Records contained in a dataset
···
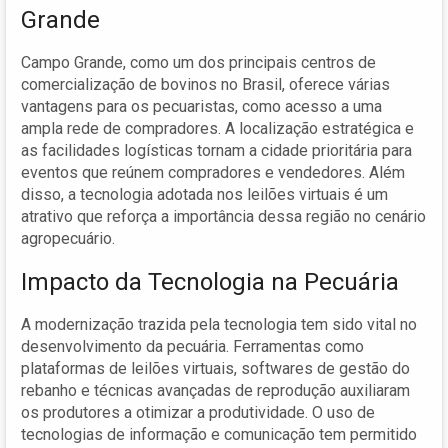
Grande
Campo Grande, como um dos principais centros de
comercialização de bovinos no Brasil, oferece várias
vantagens para os pecuaristas, como acesso a uma
ampla rede de compradores. A localização estratégica e
as facilidades logísticas tornam a cidade prioritária para
eventos que reúnem compradores e vendedores. Além
disso, a tecnologia adotada nos leilões virtuais é um
atrativo que reforça a importância dessa região no cenário
agropecuário.
Impacto da Tecnologia na Pecuária
A modernização trazida pela tecnologia tem sido vital no
desenvolvimento da pecuária. Ferramentas como
plataformas de leilões virtuais, softwares de gestão do
rebanho e técnicas avançadas de reprodução auxiliaram
os produtores a otimizar a produtividade. O uso de
tecnologias de informação e comunicação tem permitido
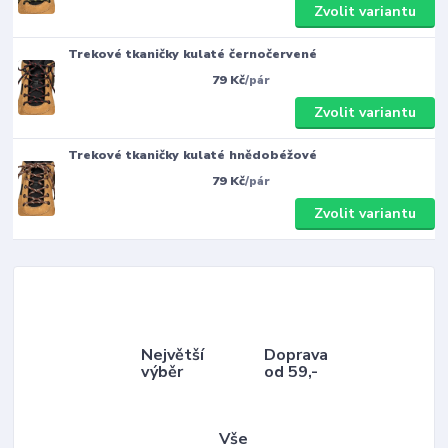
Zvolit variantu
Trekové tkaničky kulaté černočervené
79 Kč
/
pár
Zvolit variantu
Trekové tkaničky kulaté hnědobéžové
79 Kč
/
pár
Zvolit variantu
Největší
Doprava
výběr
od 59,-
Vše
···
## TASK TO CARRY OUT
Your answer should consist of the lines above that hold the word "leilões", copied exactly.

## EXERCISE RESULT
disso, a tecnologia adotada nos leilões virtuais é um
plataformas de leilões virtuais, softwares de gestão do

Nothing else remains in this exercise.